For a company that objects to the characterisation of its plans to leave the ASX in favour of a US listing as being a move offshore, Carbon Revolution sure gives an excellent impression of a outfit that is doing exactly that.
Carbon Revolution is a Geelong-based global leader in the manufacture of carbon-fibre wheels for the performance and prestige car market and a highly regarded poster child for a new generation of innovative, Australian advanced manufacturers.
That was until this week.
Through a share-swap plan announced with US financiers Twin Ridge Capital Acquisition Corp expected to be complete in the first half of 2023, the company will de-list from the ASX, with a new entity to be incorporated in Ireland and traded on a US-based exchange.
Under the arrangements as outlined this week, the company will likely be majority foreign owned although this is a moot point, given that it is domiciled for tax purposes in Ireland with shares traded on a foreign exchange.
And while Carbon Revolution will continue to manufacture wheels in Geelong, it has also confirmed that it plans to set up manufacturing elsewhere. I’m no expert, but that all sounds pretty offshore to me.
Especially given that its new arrangements were announced through a New York agency on a press release datelined “Geelong, Australia and Naples, Florida”. How very modern.
This is most definitely a sad outcome for Australian industry policy, and a terrible return for Australian taxpayers – given the extraordinary support given to Carbon Revolution through a variety of state and federal programs over the past 15 years.
Surely, in a week where legislation was introduced to the Australian Parliament for the creation of the $15 billion National Reconstruction Fund, we can find a way to design a program whereby ongoing support is contingent on recipients committing to Australia.
There should be a mechanism by which a company that has been given large-scale industry support must be forced to re-pay those grants in the event that it shifts its Top Company to a tax haven.
Or in the case of the NRF, equity investments by the fund into these innovative Australian companies must be contingent on these companies remaining in Australia. That seems like a reasonable no-brainer.
Australian taxpayers have every right to feel dudded by Carbon Revolution. Incorporating in Ireland really is a poke in the eye for the Australian community and is the kind of behaviour that undermines public support for generous industry programs.
The federal Industry department should definitely feel dudded. The minister should feel dudded. It’s embarrassing for everyone.
How’s this for classy?
Carbon Revolution announced to the market on Tuesday that it had “now received executed grant documents” from the federal government in relation to its $12 million Modern Manufacturing Initiative grant – announced by the former Coalition government in May just days before the election that brought Anthony Albanese’ Labor to office.
This same announcement unveiled the happy news that Carbon Revolution had successfully convinced government to increase the size of the initial tranche from $4.8 million to $9 million – an increase of $4.2 million – to help the company with cash-flow issues.
Carbon Revolution thanked the Industry department and Australian taxpayers for this support by announcing from New York later that day its detailed plan to move its listing to the United States and to incorporate in Ireland.

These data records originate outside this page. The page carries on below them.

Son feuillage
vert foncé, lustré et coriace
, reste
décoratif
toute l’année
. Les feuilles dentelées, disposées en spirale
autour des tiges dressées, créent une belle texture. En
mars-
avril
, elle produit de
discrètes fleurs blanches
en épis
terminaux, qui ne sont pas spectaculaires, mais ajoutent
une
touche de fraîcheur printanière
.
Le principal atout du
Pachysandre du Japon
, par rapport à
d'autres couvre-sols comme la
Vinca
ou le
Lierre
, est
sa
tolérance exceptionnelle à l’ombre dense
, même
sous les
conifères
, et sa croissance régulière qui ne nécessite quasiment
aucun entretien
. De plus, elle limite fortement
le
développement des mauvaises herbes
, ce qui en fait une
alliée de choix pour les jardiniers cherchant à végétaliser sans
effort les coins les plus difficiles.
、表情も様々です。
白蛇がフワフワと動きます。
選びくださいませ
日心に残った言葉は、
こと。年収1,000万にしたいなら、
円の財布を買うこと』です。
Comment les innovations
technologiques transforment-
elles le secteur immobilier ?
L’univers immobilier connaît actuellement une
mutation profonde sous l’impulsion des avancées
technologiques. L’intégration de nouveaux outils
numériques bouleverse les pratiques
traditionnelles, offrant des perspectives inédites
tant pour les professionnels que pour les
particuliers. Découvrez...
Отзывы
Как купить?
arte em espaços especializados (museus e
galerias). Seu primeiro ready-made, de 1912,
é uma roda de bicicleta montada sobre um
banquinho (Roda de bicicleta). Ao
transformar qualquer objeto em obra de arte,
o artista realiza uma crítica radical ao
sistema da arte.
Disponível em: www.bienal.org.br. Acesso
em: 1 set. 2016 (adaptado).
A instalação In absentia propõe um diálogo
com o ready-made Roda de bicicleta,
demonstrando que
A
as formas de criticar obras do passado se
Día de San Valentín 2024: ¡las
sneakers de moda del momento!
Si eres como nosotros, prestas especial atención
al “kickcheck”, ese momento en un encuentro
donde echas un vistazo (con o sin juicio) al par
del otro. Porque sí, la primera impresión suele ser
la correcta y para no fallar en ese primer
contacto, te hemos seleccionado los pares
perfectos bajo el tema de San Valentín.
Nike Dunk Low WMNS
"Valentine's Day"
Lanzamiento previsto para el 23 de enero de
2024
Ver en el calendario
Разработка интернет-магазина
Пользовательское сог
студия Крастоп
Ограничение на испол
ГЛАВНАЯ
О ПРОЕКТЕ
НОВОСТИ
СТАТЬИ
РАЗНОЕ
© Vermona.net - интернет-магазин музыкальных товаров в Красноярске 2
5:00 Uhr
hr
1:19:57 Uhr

Such stunning hubris. No wonder the Carbon Revolution CEO Jake Dingle spent the day answering ‘please explain’ phone calls and providing written assurances to the minister’s office and the department about the future of production in Geelong and the 400-odd jobs at the company’s facility in this important regional manufacturing centre.
The company expects to get its first nine million bucks from government in the next couple of weeks. Incredibly, it also expects to get the remaining $3 million in late 2024, by which time it will be just another US-listed, Ireland-domiciled corporation.
All eyes now will be on where ownership of the intellectual property that was developed in Australia will reside in the complex Carbon Revolution structure that is unfolding. The company says there is “no plan” to move its IP outside of Australia.
Hmm. We will wait and see about this.
Carbon Revolution says it will remain an independent company – whatever that means – with headquarters, manufacturing operations, and R&D based in Australia.
In the meantime, can we please put in place frameworks for government support that allow money to be clawed back where a recipient later chooses to shift domicile to a tax haven? Surely we can agree that this would be a minimum level of protection for Australian taxpayers?